Security among public increased, say the police

KOCHI: With community policing becoming popular in the city, the burglary scare has come down drastically, the police officials said. "There is an increased sense of security among the public, as is evident from the nature of calls received at the Control Room," said Sam Christie Daniel, Assistant Commissioner of Police (Control Room).

As usual, majority of the calls received at the Control Room continue to be false alarms. "Almost 80 per cent of them are false alarms. With civic squads in place and response time for the police party to attend to calls reduced, the people are feeling less burdened during night," he said.

On their part, the residents associations have imposed on themselves, a sort of discipline as far as squads are concerned. "We have asked associations that constitute squads not to carry arms and have members in drunken condition," said S. Balakrishnan, president of the Ernakulam District Residents Associations Apex Council.

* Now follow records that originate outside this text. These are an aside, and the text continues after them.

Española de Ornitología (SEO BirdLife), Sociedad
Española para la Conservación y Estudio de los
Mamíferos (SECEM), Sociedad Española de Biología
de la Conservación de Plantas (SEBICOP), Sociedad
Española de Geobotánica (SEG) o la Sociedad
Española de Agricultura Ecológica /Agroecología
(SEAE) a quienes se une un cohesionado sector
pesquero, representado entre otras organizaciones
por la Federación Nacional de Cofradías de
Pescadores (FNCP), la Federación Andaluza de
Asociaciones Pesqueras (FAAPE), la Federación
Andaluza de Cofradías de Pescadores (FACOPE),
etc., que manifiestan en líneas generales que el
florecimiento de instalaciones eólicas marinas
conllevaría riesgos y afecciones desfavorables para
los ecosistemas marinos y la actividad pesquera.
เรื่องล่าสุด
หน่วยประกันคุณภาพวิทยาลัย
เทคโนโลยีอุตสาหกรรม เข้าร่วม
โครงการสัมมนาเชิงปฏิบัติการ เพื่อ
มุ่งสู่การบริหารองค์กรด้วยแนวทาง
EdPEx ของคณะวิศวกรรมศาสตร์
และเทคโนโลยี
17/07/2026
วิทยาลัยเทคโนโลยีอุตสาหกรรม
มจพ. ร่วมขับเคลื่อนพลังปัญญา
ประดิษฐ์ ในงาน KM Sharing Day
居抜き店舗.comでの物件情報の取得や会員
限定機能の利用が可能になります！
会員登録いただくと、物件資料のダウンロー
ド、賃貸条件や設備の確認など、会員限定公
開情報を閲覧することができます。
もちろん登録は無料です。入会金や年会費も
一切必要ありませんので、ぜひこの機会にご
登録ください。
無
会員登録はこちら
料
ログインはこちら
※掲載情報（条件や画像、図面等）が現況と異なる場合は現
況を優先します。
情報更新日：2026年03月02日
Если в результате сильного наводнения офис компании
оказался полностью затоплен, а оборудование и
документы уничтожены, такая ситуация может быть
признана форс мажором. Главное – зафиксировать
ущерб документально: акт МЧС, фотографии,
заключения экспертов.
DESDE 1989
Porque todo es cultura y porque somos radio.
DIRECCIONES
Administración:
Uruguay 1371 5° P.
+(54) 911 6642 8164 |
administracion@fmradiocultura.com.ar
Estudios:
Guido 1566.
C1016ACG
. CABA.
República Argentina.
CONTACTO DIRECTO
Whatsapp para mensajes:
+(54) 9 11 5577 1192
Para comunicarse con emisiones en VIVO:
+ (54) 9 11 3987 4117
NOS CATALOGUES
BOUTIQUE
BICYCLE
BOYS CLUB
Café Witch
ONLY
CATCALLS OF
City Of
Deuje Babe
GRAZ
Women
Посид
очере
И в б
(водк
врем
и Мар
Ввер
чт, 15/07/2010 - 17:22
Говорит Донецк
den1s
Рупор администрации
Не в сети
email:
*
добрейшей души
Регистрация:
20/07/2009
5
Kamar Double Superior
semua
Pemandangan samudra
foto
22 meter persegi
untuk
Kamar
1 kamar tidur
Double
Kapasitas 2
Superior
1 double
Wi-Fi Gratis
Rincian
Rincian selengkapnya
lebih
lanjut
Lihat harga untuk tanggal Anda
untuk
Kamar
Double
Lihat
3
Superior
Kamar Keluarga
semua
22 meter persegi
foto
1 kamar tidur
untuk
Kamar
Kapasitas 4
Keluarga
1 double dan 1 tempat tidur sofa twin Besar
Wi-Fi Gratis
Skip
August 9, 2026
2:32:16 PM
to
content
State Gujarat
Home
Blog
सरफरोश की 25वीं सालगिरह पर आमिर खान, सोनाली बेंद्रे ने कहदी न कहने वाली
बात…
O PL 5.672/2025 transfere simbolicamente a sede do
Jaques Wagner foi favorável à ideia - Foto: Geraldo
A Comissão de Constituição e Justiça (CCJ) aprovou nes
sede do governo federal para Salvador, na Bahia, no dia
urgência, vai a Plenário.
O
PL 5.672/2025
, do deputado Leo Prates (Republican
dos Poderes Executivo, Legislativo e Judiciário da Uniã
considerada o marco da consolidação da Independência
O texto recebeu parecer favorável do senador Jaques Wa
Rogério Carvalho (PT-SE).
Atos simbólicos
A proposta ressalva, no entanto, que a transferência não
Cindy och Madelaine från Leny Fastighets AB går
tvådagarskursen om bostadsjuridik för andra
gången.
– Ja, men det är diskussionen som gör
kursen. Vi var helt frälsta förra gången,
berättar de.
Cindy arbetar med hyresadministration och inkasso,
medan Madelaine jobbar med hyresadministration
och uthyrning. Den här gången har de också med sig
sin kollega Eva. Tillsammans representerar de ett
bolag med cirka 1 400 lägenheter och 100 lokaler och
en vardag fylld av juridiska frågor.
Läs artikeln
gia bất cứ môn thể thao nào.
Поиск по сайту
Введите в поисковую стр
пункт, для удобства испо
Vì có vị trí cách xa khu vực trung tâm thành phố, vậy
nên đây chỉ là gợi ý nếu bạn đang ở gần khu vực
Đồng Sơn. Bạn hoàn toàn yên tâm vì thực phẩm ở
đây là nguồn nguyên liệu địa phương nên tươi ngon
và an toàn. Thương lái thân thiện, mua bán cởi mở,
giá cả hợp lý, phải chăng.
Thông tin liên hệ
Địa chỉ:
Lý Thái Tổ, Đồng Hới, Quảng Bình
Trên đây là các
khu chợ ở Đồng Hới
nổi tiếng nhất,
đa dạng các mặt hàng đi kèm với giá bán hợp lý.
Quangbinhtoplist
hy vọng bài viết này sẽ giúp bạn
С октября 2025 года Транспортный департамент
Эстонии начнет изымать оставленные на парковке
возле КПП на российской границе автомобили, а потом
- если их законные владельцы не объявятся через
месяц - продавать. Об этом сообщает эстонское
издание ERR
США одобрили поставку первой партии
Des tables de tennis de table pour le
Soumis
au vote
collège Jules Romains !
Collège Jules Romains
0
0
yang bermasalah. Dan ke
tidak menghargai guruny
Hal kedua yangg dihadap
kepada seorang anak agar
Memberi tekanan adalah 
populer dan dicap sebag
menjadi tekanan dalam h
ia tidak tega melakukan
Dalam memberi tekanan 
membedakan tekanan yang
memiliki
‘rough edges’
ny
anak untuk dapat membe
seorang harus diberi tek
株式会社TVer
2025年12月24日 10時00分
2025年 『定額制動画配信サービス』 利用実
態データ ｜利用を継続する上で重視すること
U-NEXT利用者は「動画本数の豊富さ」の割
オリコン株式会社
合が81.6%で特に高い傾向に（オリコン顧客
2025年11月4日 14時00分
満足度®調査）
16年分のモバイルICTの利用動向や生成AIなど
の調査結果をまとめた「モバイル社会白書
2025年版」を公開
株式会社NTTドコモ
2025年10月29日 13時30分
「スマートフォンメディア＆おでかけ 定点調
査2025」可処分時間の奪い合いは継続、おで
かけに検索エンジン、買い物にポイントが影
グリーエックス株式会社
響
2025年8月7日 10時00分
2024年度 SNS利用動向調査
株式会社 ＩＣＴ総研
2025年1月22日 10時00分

The civic squads have been made aware that their role should be to keep vigil on their premises and not to catch the thief — making their action more of a deterrent nature. Even after complaints of misuse of civic squad by some agencies, nothing much has changed in the patrolling pattern.

"We have been issuing identity cards signed by the Circle Inspector for our squad members right from the beginning. Even otherwise we give a complete list of squad members to the police station," said A. Ajith Kumar of Rice Research Road Residents' Association, Ponnurunni, which is one of the first associations to constitute civic squads.

Recently, many residents associations have been formed in the city with the goal of launching civic squads. But, there is a general slowing down in the process, as the police officers had been conducting regular interaction to update Kochiites about the improved situation.